Dick Bennett is usually too nervous to watch his son Tony coach on the sidelines for the Virginia Cavaliers. In the Final Four Saturday against Auburn, he chose not to attend, instead watching the game from his hotel room.
He got over the nerves for Monday night’s national championship at U.S Bank Stadium in Minneapolis, as multiple people have taken pictures of him looking horribly uncomfortable.
The former Wisconsin and Washington State coach did make it inside KFC Yum! Center in Louisville for the Elite 8 matchup with Purdue. CBS’ Matt Norlander described the elder Bennett’s mood during the 80-75 overtime victory over the Boilermakers.

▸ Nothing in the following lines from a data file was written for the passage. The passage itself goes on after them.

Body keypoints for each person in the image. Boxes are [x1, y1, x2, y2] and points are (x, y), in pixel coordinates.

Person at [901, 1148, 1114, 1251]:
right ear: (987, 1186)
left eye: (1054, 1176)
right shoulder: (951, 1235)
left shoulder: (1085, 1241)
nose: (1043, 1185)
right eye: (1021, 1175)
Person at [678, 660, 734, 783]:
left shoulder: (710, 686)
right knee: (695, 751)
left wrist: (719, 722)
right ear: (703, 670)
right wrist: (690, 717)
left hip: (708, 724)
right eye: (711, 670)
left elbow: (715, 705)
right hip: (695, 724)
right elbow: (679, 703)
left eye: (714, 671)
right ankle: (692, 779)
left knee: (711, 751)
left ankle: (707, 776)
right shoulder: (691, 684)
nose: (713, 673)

Seventy-five-year-old Dick Bennett is in the building. He’s almost never in the building. But this time, he made sure he was there. He wouldn’t miss this chance, not again. His borderline-crippling angst and irascibility have kept the old coach away from watching his son, in person, grow into one of the greatest leaders in college basketball.
Father and son embrace in a March moment they’ll hold onto forever.
Virginia leads at halftime over Texas Tech for a chance at the program’s first national title. If the Cavaliers hold on, expect a similar reaction from the Bennett clan.
With Virginia’s first Final Four berth since 1984, Tony and Dick made history. They are just the second father-son duo (joining Georgetown’s John Thompson and John Thompson III) to coach teams to the national semifinals.
Tony’s journey to this moment extends through his dad. Dick Bennett was a longtime high school coach in the state of Wisconsin before leading Wisconsin-Stevens Point to 173 wins in the NAIA. After that, he got Wisconsin-Green Bay to the NCAA Tournament a handful of times, including topping the Jason Kidd-led Cal Golden Bears in 1994.
Tony played guard for Dick in Green Bay, eventually earning a spot on the Charlotte Hornets. After his career ended due to a leg injury, Tony assisted his father at Wisconsin-Madison, including helping the Badgers to the Final Four in 2000.
After a short break, the two paired up at Washington State, with Tony eventually taking over the reclamation project in Pullman in 2006. His success earned him the job at Virginia in 2010. Just under a decade later, the Cavaliers are on the doorstep of history.
While the remaining 20 minutes may be tough for Dick Bennett, the euphoria of the journey from high school coach to watching his son win the title will be cathartic.